- **Brief**:
The response must consist of the lines below from the one with "I know just as well as coal is black" through the one with "3001 Long Prairie", exactly as they appear and with both ends kept.

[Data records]

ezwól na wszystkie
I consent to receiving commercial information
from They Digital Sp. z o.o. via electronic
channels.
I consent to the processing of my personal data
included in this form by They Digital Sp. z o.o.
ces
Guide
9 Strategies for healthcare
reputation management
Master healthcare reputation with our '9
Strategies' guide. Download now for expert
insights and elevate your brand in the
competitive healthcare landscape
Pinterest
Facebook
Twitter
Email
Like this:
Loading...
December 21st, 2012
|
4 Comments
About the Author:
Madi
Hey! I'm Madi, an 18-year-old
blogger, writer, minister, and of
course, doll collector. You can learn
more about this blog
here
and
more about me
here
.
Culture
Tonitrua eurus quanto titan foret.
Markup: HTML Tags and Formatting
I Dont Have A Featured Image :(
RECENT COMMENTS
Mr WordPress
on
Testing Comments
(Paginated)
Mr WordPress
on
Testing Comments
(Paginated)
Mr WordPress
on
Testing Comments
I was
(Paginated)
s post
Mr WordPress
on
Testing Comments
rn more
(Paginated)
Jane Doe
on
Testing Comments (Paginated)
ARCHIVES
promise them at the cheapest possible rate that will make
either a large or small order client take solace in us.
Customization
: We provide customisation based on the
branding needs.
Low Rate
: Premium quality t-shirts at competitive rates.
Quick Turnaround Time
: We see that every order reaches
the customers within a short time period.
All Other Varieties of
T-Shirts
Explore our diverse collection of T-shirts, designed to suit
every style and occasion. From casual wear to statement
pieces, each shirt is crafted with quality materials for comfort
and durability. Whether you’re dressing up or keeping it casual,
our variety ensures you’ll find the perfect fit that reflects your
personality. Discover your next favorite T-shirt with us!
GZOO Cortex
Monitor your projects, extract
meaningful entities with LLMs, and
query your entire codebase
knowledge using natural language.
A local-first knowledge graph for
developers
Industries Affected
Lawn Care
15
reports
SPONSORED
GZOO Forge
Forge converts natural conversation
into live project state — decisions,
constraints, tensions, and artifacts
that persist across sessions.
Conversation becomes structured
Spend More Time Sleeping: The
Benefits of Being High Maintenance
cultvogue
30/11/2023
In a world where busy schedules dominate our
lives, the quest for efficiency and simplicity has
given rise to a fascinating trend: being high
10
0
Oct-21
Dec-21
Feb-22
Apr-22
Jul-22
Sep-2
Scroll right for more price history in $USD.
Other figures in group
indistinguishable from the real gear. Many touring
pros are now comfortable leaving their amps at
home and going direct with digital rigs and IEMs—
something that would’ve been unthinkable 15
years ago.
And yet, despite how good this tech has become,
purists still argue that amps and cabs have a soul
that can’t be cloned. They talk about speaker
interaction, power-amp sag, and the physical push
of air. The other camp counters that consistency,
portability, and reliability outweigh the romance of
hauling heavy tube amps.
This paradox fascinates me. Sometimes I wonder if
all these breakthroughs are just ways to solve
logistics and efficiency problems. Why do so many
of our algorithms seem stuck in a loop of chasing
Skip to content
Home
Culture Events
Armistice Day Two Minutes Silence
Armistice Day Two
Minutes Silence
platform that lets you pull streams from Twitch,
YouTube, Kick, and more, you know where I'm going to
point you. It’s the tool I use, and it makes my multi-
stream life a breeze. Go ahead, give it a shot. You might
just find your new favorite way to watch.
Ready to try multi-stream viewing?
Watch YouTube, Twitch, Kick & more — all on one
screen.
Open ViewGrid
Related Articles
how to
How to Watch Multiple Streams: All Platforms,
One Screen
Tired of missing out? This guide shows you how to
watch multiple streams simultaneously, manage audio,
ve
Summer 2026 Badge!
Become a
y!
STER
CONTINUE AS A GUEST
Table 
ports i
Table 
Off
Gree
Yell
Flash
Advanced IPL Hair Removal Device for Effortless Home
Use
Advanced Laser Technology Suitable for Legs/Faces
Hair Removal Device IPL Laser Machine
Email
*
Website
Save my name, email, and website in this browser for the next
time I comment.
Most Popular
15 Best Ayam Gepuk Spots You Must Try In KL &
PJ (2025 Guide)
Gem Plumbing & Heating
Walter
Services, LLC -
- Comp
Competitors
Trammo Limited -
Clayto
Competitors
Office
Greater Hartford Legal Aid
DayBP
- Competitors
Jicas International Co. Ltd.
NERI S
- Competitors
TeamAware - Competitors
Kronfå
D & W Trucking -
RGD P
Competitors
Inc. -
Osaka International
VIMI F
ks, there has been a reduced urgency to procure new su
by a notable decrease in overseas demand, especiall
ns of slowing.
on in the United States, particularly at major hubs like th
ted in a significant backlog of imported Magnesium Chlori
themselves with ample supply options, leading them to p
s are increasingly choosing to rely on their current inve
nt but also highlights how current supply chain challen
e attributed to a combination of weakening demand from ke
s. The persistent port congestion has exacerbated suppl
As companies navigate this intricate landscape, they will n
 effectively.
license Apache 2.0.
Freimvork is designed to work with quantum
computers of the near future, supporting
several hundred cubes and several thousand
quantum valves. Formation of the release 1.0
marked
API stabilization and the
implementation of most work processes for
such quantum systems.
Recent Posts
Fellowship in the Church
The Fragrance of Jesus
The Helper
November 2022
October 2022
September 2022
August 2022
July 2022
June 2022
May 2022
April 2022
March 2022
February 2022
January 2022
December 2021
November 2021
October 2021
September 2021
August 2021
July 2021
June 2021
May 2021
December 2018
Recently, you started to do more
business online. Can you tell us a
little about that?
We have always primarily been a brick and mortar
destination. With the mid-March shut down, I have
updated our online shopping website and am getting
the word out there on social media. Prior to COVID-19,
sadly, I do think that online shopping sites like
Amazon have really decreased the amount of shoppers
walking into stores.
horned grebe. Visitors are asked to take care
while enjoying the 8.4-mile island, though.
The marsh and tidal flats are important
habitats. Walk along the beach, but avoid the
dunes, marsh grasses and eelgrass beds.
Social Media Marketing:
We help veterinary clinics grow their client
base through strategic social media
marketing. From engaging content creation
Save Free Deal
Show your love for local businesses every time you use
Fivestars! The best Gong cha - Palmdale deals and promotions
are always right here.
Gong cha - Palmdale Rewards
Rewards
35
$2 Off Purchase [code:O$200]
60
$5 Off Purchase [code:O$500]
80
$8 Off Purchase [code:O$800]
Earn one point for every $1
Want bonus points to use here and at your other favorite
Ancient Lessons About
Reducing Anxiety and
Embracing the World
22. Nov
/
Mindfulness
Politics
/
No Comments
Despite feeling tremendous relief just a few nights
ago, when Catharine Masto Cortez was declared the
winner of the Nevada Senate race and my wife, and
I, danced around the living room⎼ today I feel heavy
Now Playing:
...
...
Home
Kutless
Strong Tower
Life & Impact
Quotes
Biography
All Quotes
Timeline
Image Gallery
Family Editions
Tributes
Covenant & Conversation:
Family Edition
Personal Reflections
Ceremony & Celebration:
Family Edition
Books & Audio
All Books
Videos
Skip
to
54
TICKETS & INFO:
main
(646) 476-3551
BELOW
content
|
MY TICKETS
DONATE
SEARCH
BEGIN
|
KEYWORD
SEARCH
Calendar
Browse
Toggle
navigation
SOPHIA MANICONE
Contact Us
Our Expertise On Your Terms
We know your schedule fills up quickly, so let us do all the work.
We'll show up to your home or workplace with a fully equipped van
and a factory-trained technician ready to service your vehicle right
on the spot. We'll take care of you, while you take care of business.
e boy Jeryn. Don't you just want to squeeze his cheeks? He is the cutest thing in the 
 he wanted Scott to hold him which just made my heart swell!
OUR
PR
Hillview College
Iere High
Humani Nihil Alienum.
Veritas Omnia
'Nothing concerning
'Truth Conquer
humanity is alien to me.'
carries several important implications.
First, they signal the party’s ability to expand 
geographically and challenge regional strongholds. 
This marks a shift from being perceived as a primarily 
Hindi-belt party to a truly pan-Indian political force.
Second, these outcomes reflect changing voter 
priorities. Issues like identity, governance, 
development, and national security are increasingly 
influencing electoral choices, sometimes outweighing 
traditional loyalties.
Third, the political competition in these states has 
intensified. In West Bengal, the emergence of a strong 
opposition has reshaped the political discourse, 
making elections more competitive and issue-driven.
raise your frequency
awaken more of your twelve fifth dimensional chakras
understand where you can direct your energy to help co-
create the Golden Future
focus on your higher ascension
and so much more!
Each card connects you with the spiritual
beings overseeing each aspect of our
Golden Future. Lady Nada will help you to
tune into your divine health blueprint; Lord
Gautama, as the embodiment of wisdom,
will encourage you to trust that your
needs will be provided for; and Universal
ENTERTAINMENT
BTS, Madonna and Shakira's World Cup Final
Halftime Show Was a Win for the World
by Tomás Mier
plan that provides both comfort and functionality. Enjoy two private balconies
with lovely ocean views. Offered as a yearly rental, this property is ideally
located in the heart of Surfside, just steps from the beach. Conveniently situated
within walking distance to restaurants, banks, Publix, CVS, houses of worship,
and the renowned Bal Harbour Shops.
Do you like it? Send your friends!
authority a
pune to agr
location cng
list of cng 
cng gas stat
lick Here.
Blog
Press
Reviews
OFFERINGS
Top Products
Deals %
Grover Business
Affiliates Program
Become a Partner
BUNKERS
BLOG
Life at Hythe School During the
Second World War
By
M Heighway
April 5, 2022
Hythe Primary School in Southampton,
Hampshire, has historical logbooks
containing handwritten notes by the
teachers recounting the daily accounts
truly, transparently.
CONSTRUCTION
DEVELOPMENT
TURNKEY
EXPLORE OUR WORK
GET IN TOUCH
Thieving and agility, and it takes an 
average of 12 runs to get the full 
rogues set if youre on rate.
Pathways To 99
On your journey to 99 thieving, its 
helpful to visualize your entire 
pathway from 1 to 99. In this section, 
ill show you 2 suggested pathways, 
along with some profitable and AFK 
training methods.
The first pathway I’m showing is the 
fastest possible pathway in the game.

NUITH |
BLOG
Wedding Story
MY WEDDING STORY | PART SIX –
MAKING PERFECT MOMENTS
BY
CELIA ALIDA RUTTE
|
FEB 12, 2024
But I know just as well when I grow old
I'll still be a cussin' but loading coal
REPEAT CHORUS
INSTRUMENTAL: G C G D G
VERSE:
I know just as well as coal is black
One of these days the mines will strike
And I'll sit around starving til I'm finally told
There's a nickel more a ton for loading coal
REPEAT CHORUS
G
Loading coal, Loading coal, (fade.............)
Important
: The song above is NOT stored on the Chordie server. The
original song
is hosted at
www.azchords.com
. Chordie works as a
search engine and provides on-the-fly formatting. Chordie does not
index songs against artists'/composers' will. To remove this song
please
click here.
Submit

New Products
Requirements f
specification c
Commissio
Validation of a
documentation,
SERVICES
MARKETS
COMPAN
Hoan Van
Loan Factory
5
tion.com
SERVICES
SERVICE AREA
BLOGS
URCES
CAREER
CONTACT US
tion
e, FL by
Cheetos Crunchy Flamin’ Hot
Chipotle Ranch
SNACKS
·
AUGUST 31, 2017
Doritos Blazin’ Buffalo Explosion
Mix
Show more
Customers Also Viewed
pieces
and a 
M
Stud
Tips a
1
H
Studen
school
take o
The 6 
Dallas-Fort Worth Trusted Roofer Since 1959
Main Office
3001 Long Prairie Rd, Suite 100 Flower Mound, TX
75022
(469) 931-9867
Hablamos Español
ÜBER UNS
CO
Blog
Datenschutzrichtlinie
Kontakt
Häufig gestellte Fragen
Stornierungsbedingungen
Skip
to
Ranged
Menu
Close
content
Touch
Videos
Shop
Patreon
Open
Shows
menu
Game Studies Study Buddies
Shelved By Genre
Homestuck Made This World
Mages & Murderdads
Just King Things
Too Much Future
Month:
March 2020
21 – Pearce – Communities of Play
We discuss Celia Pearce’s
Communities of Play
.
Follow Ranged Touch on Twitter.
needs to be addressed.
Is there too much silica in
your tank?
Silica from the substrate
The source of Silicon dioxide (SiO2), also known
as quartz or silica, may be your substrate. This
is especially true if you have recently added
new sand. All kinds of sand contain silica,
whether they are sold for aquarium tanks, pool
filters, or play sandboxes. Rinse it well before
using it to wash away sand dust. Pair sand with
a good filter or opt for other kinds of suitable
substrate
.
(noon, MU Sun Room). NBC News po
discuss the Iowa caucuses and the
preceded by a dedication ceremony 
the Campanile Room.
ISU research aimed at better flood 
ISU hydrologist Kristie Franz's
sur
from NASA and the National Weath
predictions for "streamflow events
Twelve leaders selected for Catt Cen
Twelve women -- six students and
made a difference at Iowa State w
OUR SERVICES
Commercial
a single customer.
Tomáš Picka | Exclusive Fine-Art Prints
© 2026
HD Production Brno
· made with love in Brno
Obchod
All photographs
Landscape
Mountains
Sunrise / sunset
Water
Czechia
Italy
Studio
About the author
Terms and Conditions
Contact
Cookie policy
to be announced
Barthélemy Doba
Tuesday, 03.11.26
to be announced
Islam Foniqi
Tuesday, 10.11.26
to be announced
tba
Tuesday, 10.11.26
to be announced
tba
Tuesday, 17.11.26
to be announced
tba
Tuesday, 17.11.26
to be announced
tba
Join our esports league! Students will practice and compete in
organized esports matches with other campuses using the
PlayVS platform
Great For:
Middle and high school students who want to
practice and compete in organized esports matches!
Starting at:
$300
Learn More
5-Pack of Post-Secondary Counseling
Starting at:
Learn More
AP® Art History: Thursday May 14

- **Answer to the problem**:
I know just as well as coal is black
One of these days the mines will strike
And I'll sit around starving til I'm finally told
There's a nickel more a ton for loading coal
REPEAT CHORUS
G
Loading coal, Loading coal, (fade.............)
Important
: The song above is NOT stored on the Chordie server. The
original song
is hosted at
www.azchords.com
. Chordie works as a
search engine and provides on-the-fly formatting. Chordie does not
index songs against artists'/composers' will. To remove this song
please
click here.
Submit

New Products
Requirements f
specification c
Commissio
Validation of a
documentation,
SERVICES
MARKETS
COMPAN
Hoan Van
Loan Factory
5
tion.com
SERVICES
SERVICE AREA
BLOGS
URCES
CAREER
CONTACT US
tion
e, FL by
Cheetos Crunchy Flamin’ Hot
Chipotle Ranch
SNACKS
·
AUGUST 31, 2017
Doritos Blazin’ Buffalo Explosion
Mix
Show more
Customers Also Viewed
pieces
and a 
M
Stud
Tips a
1
H
Studen
school
take o
The 6 
Dallas-Fort Worth Trusted Roofer Since 1959
Main Office
3001 Long Prairie Rd, Suite 100 Flower Mound, TX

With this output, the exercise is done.